Was ist mit den Aufnahmen passiert, die damals entstanden sind, gab es im Westen ein Interesse an den Bildern?

„Nein, ich muss ehrlicherweise sagen, dass ich die meisten Bilder gar nicht angeboten habe. Ich habe ja damals studiert, und es war so ein bisschen wie Sammeln. Man fährt wohin und macht ein kleines persönliches Tagebuch. Und erst jetzt, 30 Jahre danach, habe ich dem Museumsdirektor aus Augsburg gesagt: Ich habe da noch dieses Material von damals aus Prag. Und da meinte er, da sollten wir direkt was daraus machen. Und somit ist es erst ans Licht der Welt gekommen. Ich meine, es gab damals einfach kein Interesse und ich hatte auch nicht die Kapazität das anzubieten. Ich war damals mit Ostdeutschland beschäftigt, ich musste ja auch noch studieren und hatte daher gar keine Zeit, das zu entwickeln.“

„Nach 1989 war hier so viel Spannendes, das der Westen langweilig war.“

Sie haben gesagt, dass später in den 1990 Jahren in anderen Ländern viel Interessanteres passierte.

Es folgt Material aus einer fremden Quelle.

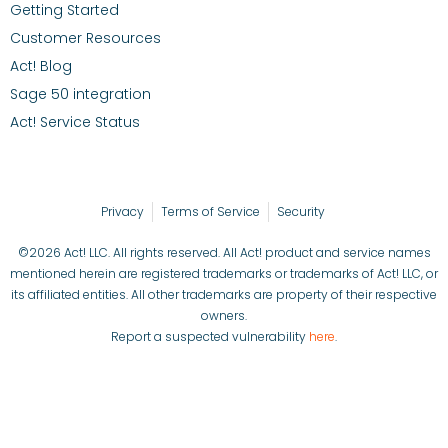
Getting Started
Customer Resources
Act! Blog
Sage 50 integration
Act! Service Status
Privacy
Terms of Service
Security
©2026 Act! LLC. All rights reserved. All Act! product and service names
mentioned herein are registered trademarks or trademarks of Act! LLC, or
its affiliated entities. All other trademarks are property of their respective
owners.
Report a suspected vulnerability
here
.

Gibt es aber dennoch etwas, was Sie wieder nach Tschechien bringen könnte?

„Also ich glaube dass mich die Situation jetzt wieder hierher bringen wird, denn Sie wissen ja, 30 Jahre danach hat sich in der Innenpolitik sehr viel geändert. Der Ministerpräsident ist nicht unumstritten. Er hat eine interessante Vergangenheit, denn er kommt ja eigentlich aus dem alten Apparat, hatte aber das Glück westlich sozialisiert zu werden. Dadurch hat er wahrscheinlich erkannt, was für Schätze hier sind.“

Wie kommt es, dass Sie sich den östlichen Ländern mehr Interesse zuwenden als dem Westen?

„Naja ehrlicherweise muss man sagen, dass im Westen ja eigentlich im Augenblick nicht so viel passiert. Durch die Flüchtlingsproblematik oder jetzt den aufkommenden Populismus in Frankreich oder in Italien, ist es natürlich interessant. Aber das hat alles etwas mit der gemeinsamen Geschichte zu tun, und das fotografiere ich auch. Aber nach 1989 war hier so viel Spannendes, das der Westen langweilig war.“

Mit je 20 Bildern von Daniel Biskup und dem tschechischen Fotografen Karel Cudlín erinnert die deutsch-tschechische Fotoausstellung aus zwei unterschiedlichen Perspektiven an die Geschehnisse rund um die Samtene Revolution. Die Schau mit dem Titel „Převrat v Československu“ („Die Wendejahre in der Tschechoslowakei“) wurde vom Tschechischen Zentrum München vorbereitet. Momentan ist sie in der Galerie der Tschechischen Zentren in Prag zu sehen (Rytířská 31, Prag 1), und zwar noch bis 8. November. Die Öffnungszeiten sind Dienstag bis Freitag von 11 bis 18 Uhr und am Samstag von 11 bis 17 Uhr.